They have to maintain their dish pan hands, you know.


----------



## Evolve (Jan 2, 2011)

Bayside500 said:


> i keep on telling those guys not to use gloves while threading with the machine, someday someone is going to lose a arm, i have seen pictures of that happening on a lathe.


I worked with a guy who lost his finger using a threaded. Wasn't pretty I'll tell you that much.


----------



## plumber666 (Sep 19, 2010)

Never got into the habit of wearing gloves, but I'm trying to change. I like the Mechanix type gloves when I'm doing grunt work, but for soldering and fine work, can't wear anything, feels wierd.
I have however melted the $hit out of a few pairs of those Mechanix gloves. Stick to leather if your grinding!

Signed, Hamburger Hands


----------



## U666A (Dec 11, 2010)

plumber666 said:


> Never got into the habit of wearing gloves, but I'm trying to change. I like the Mechanix type gloves when I'm doing grunt work, but for soldering and fine work, can't wear anything, feels wierd.
> I have however melted the $hit out of a few pairs of those Mechanix gloves. Stick to leather if your grinding!
> 
> Signed, Hamburger Hands


Amen to all of that!

Sent from my iPhone using PlumbingZone


----------



## ironandfire (Oct 9, 2008)

There's a freight salvage place I hit in S. L. Ut. that has %100 cotton gloves at .50 a pair. My back-ups have back-ups.:icon_biggrin:


----------



## Plumbworker (Oct 23, 2008)

These are what i use i buy them wholesale. Really nice gloves with nitrile coating great dexterity

http://gloves.lfsinc.com/content/?p=760


----------



## U666A (Dec 11, 2010)

These are what I wear (if any) in the colder months...

Sent from my iPhone using PlumbingZone


----------



## U666A (Dec 11, 2010)

The only glove you'll catch me wearing in the warmer months...

FORE!!!

Sent from my iPhone using PlumbingZone


----------



## Evolve (Jan 2, 2011)

U.A.til.I.die said:


> The only glove you'll catch me wearing in the warmer months...
> 
> FORE!!!
> 
> Sent from my iPhone using PlumbingZone


Those are definitely the more fun ones to wear! Looking forward to a good golf year this year. Hope yours is a good one too


----------



## U666A (Dec 11, 2010)

Evolve said:


> Those are definitely the more fun ones to wear! Looking forward to a good golf year this year. Hope yours is a good one too


Just bought an adam's golf insight high launch driver and I'm itching to use it...

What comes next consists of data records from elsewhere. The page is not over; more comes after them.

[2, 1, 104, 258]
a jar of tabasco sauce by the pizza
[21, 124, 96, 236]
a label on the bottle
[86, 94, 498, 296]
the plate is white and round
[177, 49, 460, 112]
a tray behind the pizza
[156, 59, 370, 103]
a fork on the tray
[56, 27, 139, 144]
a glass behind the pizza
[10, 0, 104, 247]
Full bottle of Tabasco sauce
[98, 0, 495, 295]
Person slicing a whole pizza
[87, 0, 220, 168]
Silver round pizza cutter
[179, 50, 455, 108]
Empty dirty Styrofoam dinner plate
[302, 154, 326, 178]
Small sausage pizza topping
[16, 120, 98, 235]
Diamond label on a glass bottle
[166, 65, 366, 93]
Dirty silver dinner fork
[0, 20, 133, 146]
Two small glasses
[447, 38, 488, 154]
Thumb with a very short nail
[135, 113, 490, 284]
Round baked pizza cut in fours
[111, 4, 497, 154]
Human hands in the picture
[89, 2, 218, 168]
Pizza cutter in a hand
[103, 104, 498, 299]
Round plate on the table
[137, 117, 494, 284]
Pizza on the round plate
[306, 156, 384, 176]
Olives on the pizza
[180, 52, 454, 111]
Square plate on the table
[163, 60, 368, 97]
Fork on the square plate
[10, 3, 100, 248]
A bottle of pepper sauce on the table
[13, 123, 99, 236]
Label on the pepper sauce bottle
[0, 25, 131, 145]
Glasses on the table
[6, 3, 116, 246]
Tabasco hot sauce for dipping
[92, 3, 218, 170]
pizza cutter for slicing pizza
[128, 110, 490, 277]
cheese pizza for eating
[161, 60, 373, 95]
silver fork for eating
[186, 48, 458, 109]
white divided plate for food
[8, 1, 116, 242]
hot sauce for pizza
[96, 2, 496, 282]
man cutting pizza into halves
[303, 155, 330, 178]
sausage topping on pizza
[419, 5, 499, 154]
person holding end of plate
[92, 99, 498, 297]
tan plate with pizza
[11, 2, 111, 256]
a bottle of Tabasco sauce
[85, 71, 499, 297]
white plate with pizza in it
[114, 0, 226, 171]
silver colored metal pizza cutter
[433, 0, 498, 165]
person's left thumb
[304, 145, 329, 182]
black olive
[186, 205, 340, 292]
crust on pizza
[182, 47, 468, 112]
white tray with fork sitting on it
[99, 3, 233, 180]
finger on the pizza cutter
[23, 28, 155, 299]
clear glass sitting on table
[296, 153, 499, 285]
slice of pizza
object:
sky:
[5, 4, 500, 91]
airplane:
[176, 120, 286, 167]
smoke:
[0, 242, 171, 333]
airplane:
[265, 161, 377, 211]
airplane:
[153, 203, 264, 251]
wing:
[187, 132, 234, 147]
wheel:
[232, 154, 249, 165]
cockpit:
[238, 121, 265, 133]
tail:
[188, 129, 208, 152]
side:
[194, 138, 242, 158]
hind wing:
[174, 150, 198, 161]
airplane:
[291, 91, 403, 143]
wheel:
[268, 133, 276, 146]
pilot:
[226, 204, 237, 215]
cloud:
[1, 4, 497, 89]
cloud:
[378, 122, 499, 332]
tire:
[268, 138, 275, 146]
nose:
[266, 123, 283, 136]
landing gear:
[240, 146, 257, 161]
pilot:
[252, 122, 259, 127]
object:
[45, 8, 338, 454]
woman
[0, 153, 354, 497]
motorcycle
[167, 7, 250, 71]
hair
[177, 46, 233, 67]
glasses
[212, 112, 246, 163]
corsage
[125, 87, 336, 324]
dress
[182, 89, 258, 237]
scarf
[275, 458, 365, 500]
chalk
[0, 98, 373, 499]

Sent from my iPhone using PlumbingZone


----------



## Evolve (Jan 2, 2011)

U.A.til.I.die said:


> Just bought an adam's golf insight high launch driver and I'm itching to use it...
> 
> Sent from my iPhone using PlumbingZone


I'll bet. I bought a Callaway FT-Z at the end of last year and was just starting to hit it consistantly well. Looking forward to starting all over again this summer :thumbup:


----------